C (Snider)
Nigel S. Simpkins, now at the University of Birmingham, found
(Chem. Commun. 2008, 5390.
DOI: 10.1039/b810441g)
that the prochiral
cyclopropane amide 1
could be deprotonated to give, after alkylation, the substituted cyclopropane
3 with high enantio- and diastereocontrol. In the course of a synthesis of
(+)-Lineatin, Ramon Alibés of the Universitat Autònoma de Barcelona optimized
(J. Org. Chem. 2008, 73, 5944.
DOI: 10.1021/jo800970u)
the photochemical cycloaddition of 4 and 5 to give, after reductive
dechlorination, the
cyclobutene 6.
In a related reaction, José L. García Ruano and M. Rosario Martín of the
Universidad Autónoma de Madrid observed
(J. Org.
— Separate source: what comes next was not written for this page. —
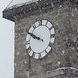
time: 9:50
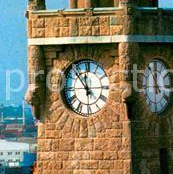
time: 11:53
Chem. 2008, 73, 9366.
DOI: 10.1021/jo801896a)
that the cycloaddition of 8 to 7 proceeded with high regio-
and diastereocontrol, to give the
cyclopentene 9. Joseph M. Ready of UT
Southwestern in Dallas developed
(Angew. Buy2166539-35-9 Chem. Int. Ed. 2008, 47, 7068.
DOI: 10.1002/anie.200801957)
a powerful new cyclopentannulation, condensing the cyclopropane
derived from the addition of 11 to 10 with the protected ynolate
12 to give 13, in the presence of a modified Lewis acid catalyst.
Chun-Chen Liao of the National Tsing Hua University, Hsinchu described
(Angew. PMID:24078122 2135443-03-5 Price Chem. Int. Ed. 2008, 47, 7325.
DOI: 10.1002/anie.200802130)
the oxidative ring contraction of the o-alkoxy phenol 14 to the
cyclopentenone 15. Stéphane Quideau of the Université de Bordeaux reported
(Org. Lett. 2008, 10, 5211.
DOI: 10.1021/ol802183p)
a related ring contraction. We uncovered
(J. Org. Chem. 2008, 73, 9479.
DOI: 10.1021/jo8017704)
a simple protocol for the in situ conversion of an ω-alkenyl
ketone such as 16 to the corresponding diazo
compound, leading, via
dipolar cycloaddition, to the adduct 17.
Ulrich Zutter of Roche Basel described
(J. Org. Chem. 2008, 73, 4895.
DOI: 10.1021/jo800264d)
in a synthesis of Tamiflu, the hydrogenation of 19 to give the
cyclohexane with all-cis diastereocontrol. Selective removal of the methyl ethers with
trimethylsilyl iodide set the stage for enzymatic ester hydrolysis, delivering
20 in high ee. Jonathan Clayden of the University of Manchester developed
(Angew. Chem. Int. Ed. 2008, 47, 5060.
DOI: 10.1002/anie.200801078)
a complementary approach for converting benzene
precursors to enantiomerically-pure
cyclohexenones. In a synthesis of valiolamine, Tony K. M. Shing of the Chinese University of Hong Kong carried out
(Org. Lett. 2008, 10, 4137.
DOI: 10.1021/ol801889n)
the direct aldol cyclization of 21 to 22. Catalysis
with proline gave the alternative diastereomer. Bernhard Breit of
Albert-Ludwigs-Universität, Freiburg developed
(Org. Lett. 2008, 10, 5321.
DOI: 10.1021/ol8016148)
a chiral directing group for allylic alcohol hydroformylation. Subsequent carbonyl
ene cyclization gave the
cyclohexane 24. In pursuit of the complex polycyclic
alkaloid gelsemine, Professor Simpkins reported
(Org. Lett. 2008, 10, 4747.
DOI: 10.1021/ol801835q)
a remarkable double elimination-intramolecular
Michael cyclization, converting
25 into the bridged
cyclohexanone 26.
Roderick W. Bates of Nanyang Technological University found
(J. Org. Chem. 2008, 73, 8104.
DOI: 10.1021/jo801433f)
, in a synthesis of (-)-Mintlactone 29, that the diastereocontrolled
reductive cyclization of 27 to 28 worked best in wet DMF.
Susumu Kobayashi of the Tokyo University of Science showed
(Chemistry Lett. 2008, 37, 770.
DOI: 10.1246/cl.2008.770)
, en route to (-)-Gleenol (32), that the
Claisen rearrangement of
30 delivered the cyclohexene 31 with high diastereocontrol. Barry B. Snider of
Brandeis University prepared
(J. Org. Chem. 2008, 73, 8049.
DOI: 10.1021/jo8015743)
(-)-Vibralactone C (36) from 33, available from o-anisic acid by the Schultz protocol.